What you are asked to do » Copy the records from the beginning through the line containing "AUTOMATICKY PŘI PLATBĚ PŘEVODEM", renaming "Transport" to "Livrare" and leaving every other part unchanged.

Dataset records »
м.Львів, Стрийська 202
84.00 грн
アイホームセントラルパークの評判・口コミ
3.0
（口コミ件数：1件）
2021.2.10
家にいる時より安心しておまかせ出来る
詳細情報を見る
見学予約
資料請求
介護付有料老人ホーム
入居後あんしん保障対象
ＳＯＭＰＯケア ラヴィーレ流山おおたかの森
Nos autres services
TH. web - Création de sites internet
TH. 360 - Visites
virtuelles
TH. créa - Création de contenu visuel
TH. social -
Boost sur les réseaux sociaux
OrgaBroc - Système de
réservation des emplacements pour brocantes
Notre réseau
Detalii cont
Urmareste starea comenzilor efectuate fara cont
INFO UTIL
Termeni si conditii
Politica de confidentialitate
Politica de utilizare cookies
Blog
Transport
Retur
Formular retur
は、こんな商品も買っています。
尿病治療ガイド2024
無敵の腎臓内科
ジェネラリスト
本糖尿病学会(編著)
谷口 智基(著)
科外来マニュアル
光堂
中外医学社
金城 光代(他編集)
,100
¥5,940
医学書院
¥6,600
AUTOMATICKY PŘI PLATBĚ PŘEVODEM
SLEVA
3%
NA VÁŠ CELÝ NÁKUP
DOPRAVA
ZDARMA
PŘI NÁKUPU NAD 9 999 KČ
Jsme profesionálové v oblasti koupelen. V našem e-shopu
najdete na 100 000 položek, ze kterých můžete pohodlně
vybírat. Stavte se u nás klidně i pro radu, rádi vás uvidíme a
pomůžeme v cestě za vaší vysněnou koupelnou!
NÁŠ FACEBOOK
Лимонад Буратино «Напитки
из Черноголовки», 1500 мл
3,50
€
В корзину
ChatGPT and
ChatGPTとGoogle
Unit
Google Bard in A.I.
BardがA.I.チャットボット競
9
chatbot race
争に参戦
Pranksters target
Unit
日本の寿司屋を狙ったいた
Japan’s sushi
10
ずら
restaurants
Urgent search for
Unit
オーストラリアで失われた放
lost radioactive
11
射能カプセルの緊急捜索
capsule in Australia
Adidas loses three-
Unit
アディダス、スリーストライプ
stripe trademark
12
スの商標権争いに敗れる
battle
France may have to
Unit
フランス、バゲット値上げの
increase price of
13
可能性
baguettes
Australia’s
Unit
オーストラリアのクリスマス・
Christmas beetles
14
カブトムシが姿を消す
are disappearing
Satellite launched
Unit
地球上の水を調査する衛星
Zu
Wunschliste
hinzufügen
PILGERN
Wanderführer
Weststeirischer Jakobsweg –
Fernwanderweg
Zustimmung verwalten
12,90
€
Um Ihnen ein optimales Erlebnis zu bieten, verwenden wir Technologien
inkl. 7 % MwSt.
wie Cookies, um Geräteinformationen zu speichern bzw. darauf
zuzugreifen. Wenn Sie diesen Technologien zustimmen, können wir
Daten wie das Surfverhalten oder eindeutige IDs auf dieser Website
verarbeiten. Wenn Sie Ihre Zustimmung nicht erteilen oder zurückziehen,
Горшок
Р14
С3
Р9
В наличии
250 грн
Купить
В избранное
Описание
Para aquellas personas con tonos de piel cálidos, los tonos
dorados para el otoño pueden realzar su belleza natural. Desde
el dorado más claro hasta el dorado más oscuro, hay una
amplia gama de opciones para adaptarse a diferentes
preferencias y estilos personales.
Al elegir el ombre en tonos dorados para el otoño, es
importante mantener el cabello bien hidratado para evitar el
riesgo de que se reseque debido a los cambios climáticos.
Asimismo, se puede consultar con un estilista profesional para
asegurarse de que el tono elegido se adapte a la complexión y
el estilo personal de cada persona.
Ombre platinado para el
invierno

Solution to this exercise »
м.Львів, Стрийська 202
84.00 грн
アイホームセントラルパークの評判・口コミ
3.0
（口コミ件数：1件）
2021.2.10
家にいる時より安心しておまかせ出来る
詳細情報を見る
見学予約
資料請求
介護付有料老人ホーム
入居後あんしん保障対象
ＳＯＭＰＯケア ラヴィーレ流山おおたかの森
Nos autres services
TH. web - Création de sites internet
TH. 360 - Visites
virtuelles
TH. créa - Création de contenu visuel
TH. social -
Boost sur les réseaux sociaux
OrgaBroc - Système de
réservation des emplacements pour brocantes
Notre réseau
Detalii cont
Urmareste starea comenzilor efectuate fara cont
INFO UTIL
Termeni si conditii
Politica de confidentialitate
Politica de utilizare cookies
Blog
Livrare
Retur
Formular retur
は、こんな商品も買っています。
尿病治療ガイド2024
無敵の腎臓内科
ジェネラリスト
本糖尿病学会(編著)
谷口 智基(著)
科外来マニュアル
光堂
中外医学社
金城 光代(他編集)
,100
¥5,940
医学書院
¥6,600
AUTOMATICKY PŘI PLATBĚ PŘEVODEM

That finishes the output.